Every Fall our house is invaded by these little Southern Devil Scorpions (Vaejovis carolinianus) that are looking for a warm place to spend the winter. (We have white carpet so they are easy to spot.) This is the only native scorpion species in our area, although there is another species (Centruroides hentzi, the Hentz Striped Scorpion) in the southern part of Georgia. Southern Devil Scorpions reach a maximum size of only about 2 inches.

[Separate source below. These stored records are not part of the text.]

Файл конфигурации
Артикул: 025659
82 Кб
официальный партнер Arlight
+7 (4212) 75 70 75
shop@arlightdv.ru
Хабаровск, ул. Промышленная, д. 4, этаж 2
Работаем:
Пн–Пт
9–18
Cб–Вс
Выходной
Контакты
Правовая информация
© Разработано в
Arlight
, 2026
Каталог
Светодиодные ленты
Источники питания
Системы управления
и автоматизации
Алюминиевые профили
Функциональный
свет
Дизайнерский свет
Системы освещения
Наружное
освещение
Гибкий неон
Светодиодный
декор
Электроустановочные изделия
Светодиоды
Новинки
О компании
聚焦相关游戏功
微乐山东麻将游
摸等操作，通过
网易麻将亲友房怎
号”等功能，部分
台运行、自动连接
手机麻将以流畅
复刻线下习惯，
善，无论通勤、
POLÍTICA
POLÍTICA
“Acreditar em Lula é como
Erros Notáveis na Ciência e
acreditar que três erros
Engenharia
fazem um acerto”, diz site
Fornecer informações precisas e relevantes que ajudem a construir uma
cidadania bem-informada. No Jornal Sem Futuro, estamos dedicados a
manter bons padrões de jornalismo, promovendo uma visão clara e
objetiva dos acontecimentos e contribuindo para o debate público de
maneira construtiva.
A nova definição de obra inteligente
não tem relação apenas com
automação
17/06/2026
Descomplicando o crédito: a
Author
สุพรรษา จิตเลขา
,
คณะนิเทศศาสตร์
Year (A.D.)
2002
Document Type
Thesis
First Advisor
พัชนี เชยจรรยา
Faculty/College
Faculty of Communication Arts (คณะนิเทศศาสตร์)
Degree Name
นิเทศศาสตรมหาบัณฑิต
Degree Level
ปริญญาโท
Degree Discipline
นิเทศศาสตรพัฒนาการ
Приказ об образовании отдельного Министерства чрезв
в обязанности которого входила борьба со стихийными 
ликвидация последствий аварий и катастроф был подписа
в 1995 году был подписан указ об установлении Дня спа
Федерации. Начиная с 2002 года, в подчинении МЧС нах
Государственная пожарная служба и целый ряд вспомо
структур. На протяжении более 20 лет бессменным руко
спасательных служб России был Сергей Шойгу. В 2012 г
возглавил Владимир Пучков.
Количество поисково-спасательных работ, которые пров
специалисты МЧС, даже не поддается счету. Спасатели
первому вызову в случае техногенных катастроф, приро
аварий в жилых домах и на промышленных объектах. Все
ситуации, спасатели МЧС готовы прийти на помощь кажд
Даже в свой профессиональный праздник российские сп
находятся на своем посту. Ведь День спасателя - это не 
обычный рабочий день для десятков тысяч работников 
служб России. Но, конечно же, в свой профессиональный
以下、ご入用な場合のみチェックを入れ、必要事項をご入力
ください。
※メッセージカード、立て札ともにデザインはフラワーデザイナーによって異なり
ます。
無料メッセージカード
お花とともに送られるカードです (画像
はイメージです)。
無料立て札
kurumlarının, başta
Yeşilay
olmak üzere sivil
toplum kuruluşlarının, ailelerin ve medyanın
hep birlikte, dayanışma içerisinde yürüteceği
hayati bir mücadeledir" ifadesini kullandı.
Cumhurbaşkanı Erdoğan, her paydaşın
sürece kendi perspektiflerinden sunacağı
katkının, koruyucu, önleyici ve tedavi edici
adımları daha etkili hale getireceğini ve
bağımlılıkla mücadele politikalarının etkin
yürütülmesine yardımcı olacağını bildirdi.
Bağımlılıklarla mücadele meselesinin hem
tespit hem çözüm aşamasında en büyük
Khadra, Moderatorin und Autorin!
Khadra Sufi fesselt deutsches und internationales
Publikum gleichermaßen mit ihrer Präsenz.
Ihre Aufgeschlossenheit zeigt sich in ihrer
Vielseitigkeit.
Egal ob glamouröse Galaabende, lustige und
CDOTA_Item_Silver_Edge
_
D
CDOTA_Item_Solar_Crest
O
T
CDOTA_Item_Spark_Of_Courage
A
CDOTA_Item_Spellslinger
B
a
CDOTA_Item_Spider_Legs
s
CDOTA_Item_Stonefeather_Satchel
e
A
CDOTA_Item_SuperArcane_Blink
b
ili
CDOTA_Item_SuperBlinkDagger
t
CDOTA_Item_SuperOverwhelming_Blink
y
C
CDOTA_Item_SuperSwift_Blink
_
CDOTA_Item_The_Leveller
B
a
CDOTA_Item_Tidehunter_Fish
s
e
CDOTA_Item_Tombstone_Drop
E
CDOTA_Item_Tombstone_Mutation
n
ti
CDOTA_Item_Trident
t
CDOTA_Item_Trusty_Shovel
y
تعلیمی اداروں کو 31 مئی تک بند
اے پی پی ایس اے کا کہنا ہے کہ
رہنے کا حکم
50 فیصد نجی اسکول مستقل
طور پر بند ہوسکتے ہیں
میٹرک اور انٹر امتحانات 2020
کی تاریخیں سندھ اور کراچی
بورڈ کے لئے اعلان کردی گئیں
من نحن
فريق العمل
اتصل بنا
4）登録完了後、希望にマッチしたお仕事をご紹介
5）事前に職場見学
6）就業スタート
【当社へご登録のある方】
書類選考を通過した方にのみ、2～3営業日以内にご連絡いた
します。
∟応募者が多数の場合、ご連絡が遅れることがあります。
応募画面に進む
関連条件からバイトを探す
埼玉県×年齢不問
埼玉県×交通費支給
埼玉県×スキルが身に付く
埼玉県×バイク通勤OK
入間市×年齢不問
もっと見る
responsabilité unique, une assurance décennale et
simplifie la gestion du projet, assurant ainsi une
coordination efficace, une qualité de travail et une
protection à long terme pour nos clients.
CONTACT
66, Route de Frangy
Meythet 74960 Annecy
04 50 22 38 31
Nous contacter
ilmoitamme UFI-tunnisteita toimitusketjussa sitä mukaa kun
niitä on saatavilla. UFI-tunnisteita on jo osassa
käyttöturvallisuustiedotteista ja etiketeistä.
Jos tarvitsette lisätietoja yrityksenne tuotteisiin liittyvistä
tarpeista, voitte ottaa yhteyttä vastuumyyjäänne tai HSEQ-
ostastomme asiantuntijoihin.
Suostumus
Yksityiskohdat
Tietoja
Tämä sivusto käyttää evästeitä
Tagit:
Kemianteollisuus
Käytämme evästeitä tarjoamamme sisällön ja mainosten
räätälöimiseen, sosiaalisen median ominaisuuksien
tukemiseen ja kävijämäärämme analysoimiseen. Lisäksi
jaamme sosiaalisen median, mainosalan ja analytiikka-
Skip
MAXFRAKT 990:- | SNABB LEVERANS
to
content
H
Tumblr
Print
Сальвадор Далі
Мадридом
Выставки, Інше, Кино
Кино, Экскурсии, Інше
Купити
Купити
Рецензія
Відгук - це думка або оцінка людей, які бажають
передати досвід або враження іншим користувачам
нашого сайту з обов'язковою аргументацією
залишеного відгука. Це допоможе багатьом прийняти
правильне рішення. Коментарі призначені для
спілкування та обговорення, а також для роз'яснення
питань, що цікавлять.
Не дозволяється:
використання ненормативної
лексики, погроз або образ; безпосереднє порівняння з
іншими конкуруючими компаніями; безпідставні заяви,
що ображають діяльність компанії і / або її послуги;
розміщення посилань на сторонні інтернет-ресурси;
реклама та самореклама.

In addition to gaining entrance by crawling under a door or any other small gap, the scorpions enter our house through the attic. The first photograph below shows one of the ceiling light fixtures in our hall. I don’t clean these out as often as I should, but periodically the debris inside the globe of the light becomes noticeable. The second photograph below shows what sort of debris accumulates inside the light globe…15 scorpions and a caterpillar in this case. These scorpions could only have gotten into the light by climbing down from the attic through the hole made to accommodate the wires. Unfortunately for them, it was a dead end (literally).
Southern Devil Scorpions will sting with that wicked looking stinger on their tail. Their sting has about the same level of potency as a bee sting. However, those who are allergic to insect stings might be in danger from an allergic response. Southern Devil Scorpions feed on a wide range of small animals including crickets, spiders, caterpillars, and centipedes.
Scorpions have two to five pairs of eyes. In my photographs I can see two axial eyes on top of its head area (right hand photograph), and two lateral eyes, one on each side of the head (indicated by the yellow outlines I put in the photographs). These are simple eyes, not specialized compound eyes that one finds in many insects.